First, “excuse” is a poisoning-the-well word. “Explanation” is the more reasonable word. Given your total lack of an explanation, you ought to look more carefully at the ones given you.
Second, the median income of households is irrelevant, unless you find that an equal number of people above and below the median commit crimes. What you’ll want to find is the median income of folks who commit these crimes, and you’ll also want to find out whether there’s serious income disparity in Atlanta, such that the median income doesn’t account for big chunks of the population.
So yeah, poverty may just account for some of this disparity in criminal arrests. Can you track for us any existent relationship in Atlanta between race and income, and between income and criminality? Unless you can show no such significant relationships, your dismissal of the poverty explanation falls flat.
Check out this map of Atlanta (you might have to select Atlanta from the drop-down box): the yellow dots represent impoverished black families, the blue dots in theory represent impoverished white families, although I’m not seeing blue dots.

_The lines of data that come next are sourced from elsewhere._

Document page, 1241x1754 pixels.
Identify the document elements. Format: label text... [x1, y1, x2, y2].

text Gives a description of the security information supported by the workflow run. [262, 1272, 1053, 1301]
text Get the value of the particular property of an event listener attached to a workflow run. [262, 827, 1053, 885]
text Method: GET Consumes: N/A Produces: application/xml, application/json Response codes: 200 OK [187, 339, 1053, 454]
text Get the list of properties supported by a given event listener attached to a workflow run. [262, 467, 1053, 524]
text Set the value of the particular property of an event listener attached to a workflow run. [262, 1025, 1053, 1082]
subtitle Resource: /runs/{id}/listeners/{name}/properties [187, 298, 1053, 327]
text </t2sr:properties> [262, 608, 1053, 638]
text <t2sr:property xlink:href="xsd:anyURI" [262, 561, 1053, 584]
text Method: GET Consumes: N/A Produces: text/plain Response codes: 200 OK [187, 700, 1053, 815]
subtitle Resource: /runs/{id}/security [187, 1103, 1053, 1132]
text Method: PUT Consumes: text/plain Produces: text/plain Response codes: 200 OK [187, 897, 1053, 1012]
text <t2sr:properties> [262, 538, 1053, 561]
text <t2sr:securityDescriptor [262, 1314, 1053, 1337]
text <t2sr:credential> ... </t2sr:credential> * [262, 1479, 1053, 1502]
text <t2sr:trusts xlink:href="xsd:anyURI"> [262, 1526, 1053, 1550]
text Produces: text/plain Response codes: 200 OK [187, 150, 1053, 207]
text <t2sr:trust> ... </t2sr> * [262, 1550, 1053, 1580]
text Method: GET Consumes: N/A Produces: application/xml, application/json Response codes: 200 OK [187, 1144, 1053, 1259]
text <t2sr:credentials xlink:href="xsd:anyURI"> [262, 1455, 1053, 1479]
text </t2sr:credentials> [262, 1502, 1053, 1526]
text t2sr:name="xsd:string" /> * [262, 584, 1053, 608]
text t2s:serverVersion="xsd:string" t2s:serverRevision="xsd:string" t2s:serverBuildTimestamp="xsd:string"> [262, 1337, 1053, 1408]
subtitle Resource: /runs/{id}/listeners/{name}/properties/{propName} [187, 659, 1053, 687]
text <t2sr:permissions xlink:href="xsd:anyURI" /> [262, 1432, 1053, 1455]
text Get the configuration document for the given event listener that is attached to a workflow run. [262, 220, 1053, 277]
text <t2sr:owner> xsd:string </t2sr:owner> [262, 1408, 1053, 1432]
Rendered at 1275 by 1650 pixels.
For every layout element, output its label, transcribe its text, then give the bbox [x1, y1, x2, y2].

GS-E, at this point, if you continue to dismiss the race-poverty connection, even if you continue to attribute crime to black people rather than primarily to poor people, it’s gonna look willful.
But the OP also says that the numbers “hold basically true for any month you look at.”
I invite the OP to show that, from month to month and year to year, every single murder, rape, and car theft arrest in the city of Atlanta was of an African American.